BEGIN HISTORICAL NEWSREEL MONTAGE:


        NEWS READER (V.O.)

    On February 28, 1947, the ruling Nationalist Party, or Kuomintang, begins what comes to be known as the 2/28 Incident, a period of violent suppression of antigovernment protests. Over the next several weeks, tens of thousands of Taiwanese civilians are killed. The New York Times reports accounts of:

    “indiscriminate killing and looting. For a time everyone seen on the streets was shot at, homes were broken into and occupants killed. In the poorer sections the streets were said to have been littered with dead. There were instances of beheadings and mutilation of bodies, and women were raped.”

    By the evening of March 4, Taiwan has been placed under martial law. An uprising of the people continues for a number of weeks after, with Taiwanese civilians controlling much of the island. Nevertheless, by the end of the month, the governor general of Taiwan, Chen Yi, bolstered by the arrival of troops from the mainland on March 8, has regained control. Chen Yi orders the imprisonment or execution of the leading organizers he could identify. His men execute more than three thousand people.

         In 1949, when Chiang Kai-shek and the Nationalists are finally and decisively driven from the mainland by Mao, Chiang and his loyalists flee to Taiwan, where they impose martial law again. This period begins on May 19, 1949. At the time it is lifted in the summer of 1987, thirty-eight years and fifty-seven days later, it is the longest period of martial law in the world. During this time, known as the “White Terror,” thousands of Taiwanese are beaten, killed, or disappeared by the regime.

 

   At the time of the 2/28 Incident, Young Wu is seven years old. He sees family members shot in front of him. He see his home and his town destroyed, looted, and set on fire. He sees men, and boys, not much older than he is, at first attempting to fight, and then attempting to live. He sees his father running back into his family home, which is on fire. Count to one hundred, his father says. And I’ll be back here, safe and sound.

 

 

INT. GOLDEN PALACE CHINESE RESTAURANT


          DOROTHY

            (interrupting)

 

     Why? Why would he do that?

 

 

INT. MING-CHEN WU’S BACKSTORY


    He waits with his mother and younger siblings, just babies then, for his father to come out. He counts to one hundred. He pauses, unsure if he should keep counting.

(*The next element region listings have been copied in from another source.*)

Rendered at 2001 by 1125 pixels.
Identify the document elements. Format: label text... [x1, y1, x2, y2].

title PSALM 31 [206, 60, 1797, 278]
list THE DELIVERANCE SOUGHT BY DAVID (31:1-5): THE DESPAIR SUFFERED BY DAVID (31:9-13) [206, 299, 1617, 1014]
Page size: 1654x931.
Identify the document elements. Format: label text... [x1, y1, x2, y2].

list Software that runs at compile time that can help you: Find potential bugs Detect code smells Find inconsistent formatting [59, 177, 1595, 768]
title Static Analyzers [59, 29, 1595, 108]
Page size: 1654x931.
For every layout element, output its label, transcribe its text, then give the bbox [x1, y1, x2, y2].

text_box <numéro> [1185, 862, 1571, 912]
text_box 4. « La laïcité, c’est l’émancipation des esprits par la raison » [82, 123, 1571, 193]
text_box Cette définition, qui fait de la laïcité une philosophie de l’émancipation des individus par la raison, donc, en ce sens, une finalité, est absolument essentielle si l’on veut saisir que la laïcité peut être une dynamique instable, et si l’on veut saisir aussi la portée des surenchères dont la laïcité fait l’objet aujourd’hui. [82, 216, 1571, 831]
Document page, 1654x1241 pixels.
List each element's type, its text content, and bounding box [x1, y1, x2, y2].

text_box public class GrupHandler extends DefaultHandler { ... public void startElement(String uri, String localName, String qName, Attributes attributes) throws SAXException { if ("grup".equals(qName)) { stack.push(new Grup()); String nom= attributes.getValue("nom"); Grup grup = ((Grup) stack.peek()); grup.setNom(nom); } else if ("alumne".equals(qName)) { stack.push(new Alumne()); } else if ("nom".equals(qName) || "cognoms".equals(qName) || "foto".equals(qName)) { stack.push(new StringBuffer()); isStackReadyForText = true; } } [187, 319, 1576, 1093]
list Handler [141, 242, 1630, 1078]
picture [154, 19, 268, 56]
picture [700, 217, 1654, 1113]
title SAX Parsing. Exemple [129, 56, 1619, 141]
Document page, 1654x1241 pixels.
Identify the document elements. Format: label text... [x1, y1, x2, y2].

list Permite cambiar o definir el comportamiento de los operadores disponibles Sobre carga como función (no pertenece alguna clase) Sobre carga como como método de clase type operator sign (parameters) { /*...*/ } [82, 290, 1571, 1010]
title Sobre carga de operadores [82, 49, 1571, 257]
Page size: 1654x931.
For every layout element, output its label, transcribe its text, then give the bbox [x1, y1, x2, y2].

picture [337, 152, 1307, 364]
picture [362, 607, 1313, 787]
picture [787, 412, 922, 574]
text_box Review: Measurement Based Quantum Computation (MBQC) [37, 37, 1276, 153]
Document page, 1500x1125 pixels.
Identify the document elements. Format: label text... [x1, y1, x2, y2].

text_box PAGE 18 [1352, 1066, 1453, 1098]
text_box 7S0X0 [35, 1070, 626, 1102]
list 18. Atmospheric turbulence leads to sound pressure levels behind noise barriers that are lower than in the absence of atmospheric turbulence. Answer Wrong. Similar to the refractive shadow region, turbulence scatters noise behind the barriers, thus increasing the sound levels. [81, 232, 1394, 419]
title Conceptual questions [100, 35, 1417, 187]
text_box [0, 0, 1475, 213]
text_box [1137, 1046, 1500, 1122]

    When he reaches ninety-nine, he starts to worry. At one hundred twenty-one, he starts to cry. At one hundred eighty-nine, when he is sure his father is dead, his father emerges from the now completely blackened front of their small house, carrying a box.

    Young Wu does not know what is in the box, nor does he ask his father. He guesses his mother knows, because she looks at the box, and looks at Young Wu’s father, and shakes her head, as if to say, I can’t believe you did that, but also to say, I understand why you did that.

    Later, Wu will learn what was inside the box: a piece of paper. The deed to the family plot of land. This land will be very valuable in the future. His father risked burning to death for his children’s well-being, the chance at a better life.

         But Wu doesn’t know this at this moment. What he knows is that the box is valuable, because he just watched his father run into a house on fire for it. Also watching were two Nationalist soldiers, a private and a corporal, who wait until Wu’s father emerges, then calmly shoot him through the back, the bullet exiting from his throat. The box, along with the deed, is casually scooped up by the corporal, and the two walk off, leaving Wu’s family there, without a father, or a house, or a future.

 

 

INT. GOLDEN PALACE CHINESE RESTAURANT


    Dorothy places a hand on Wu’s shoulder. Lets it rest there.

          DOROTHY

     You never knew him.

     MING-CHEN WU

     Not really, no. There are memories, just a couple. Key scenes that replay over and over. I was so young.

            (then)

 

     But I was the oldest son. I had to do something.

     DOROTHY

     You came here.

     Wu takes Dorothy’s hand, holds it lightly.

 

 

INT. MING-CHEN WU’S BACKSTORY—JOURNEY TO AMERICA


    We see Young Wu, moving, in progress, making his way to the new world. Bright-eyed, full of hope.

    As a young student in Central Taiwan, gazing at a map of the world in his classroom.